Mais avec l’aide d’experts de terrain, lui et ses collègues sont parvenus à produire un « ensemble de données presque cohérent, adossé à des définitions comptables similaires ».
D’autres défis les attendent, telles que des questions géopolitiques profondément enracinées qui pourraient entraver la volonté des parties de coopérer. Mais Gilmont rappelle que la science, par sa neutralité, est un véhicule idéal pour la coopération transfrontalière.
« Une approche régionale offre davantage de solutions », ajoute-t-il, précisant que l’équipe étudierait des scénarios pour dynamiser le dessalement et le traitement des eaux usées afin de répondre aux besoins régionaux. Le traitement des eaux usées mobilise un tiers de l’énergie nécessaire au dessalement.
Les données, toujours en cours d’actualisation à Ramallah et Amman, indiquent que, même considérées ensemble, elles ne permettraient pas à la région de répondre aux besoins en eau de ses citoyens d’ici 2030.
La Jordanie devrait perdre 116 millions de mètres cubes par an d’ici là, indique Gilmont, même s’il est vrai que ce chiffre sera sans doute revu à la baisse à mesure qu’Amman traitera davantage d’eaux usées, ouvrira une usine de dessalement à Aqaba et recevra de l’eau d’Israël.
L’Autorité palestinienne devrait manquer de 431 millions de mètres cubes d’ici la fin de cette décennie, selon les données.
Cependant, Israël estime pouvoir dégager un excédent de 300 millions de mètres cubes d’eau d’ici 2030, grâce au dessalement et à l’utilisation d’eaux usées traitées pour l’irrigation.
Gilmont explique que les prochaines mesures à prendre concernent l’élaboration de scénarios ou d’alternatives via des consultations avec les parties prenantes régionales.
« Nous voulons… examiner comment ces chiffres d’ensemble peuvent être mis en œuvre sur le terrain, avec des options évolutives. Nous voulons aussi créer un forum pour le partage des connaissances régionales », ajoute-t-il. « Les échanges que nous avons eus à Tel Aviv, Jérusalem et Ramallah en ont souligné le besoin. »
Signe d’une prise de conscience environnementale croissante en Cisjordanie, deux industriels de la taille de pierre à Jénine se sont présentés à la réunion pour demander conseil en matière de lutte contre la pollution des cours d’eau par le lisier de marbre, sous-produit de la taille de la pierre.

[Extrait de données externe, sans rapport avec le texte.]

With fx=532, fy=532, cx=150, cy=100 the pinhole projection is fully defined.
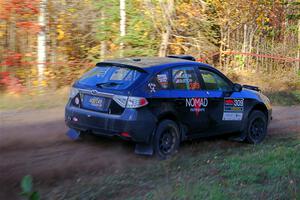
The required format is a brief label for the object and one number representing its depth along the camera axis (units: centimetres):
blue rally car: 782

Shaddad Attili, ancien ministre palestinien de l’eau et ancien chef de l’Autorité de l’eau palestinienne, aujourd’hui membre de l’équipe d’Oxford, rappelle qu’Israël et l’Autorité palestinienne ont ratifié les mêmes accords environnementaux internationaux.
« Si nous sommes tous d’accord, pourquoi ne pas signer un protocole environnemental régional », suggère-t-il.
Sandler ajoute que le travail mené avec les professionnels de la région débouchera sans doute sur des décisions politiques.
Elle précise au Times of Israel que l’initiative n’est pas destinée à se substituer aux accords gouvernementaux, tels que ceux visant à fournir de l’eau israélienne à la Jordanie ou de l’électricité à l’Autorité palestinienne, mais à fournir une base scientifique admise par tous pour que tous les acteurs de la région puissent prendre la mesure des effets du changement climatique à venir.
« L’idée est de prendre des décisions ensemble », a-t-elle conclu.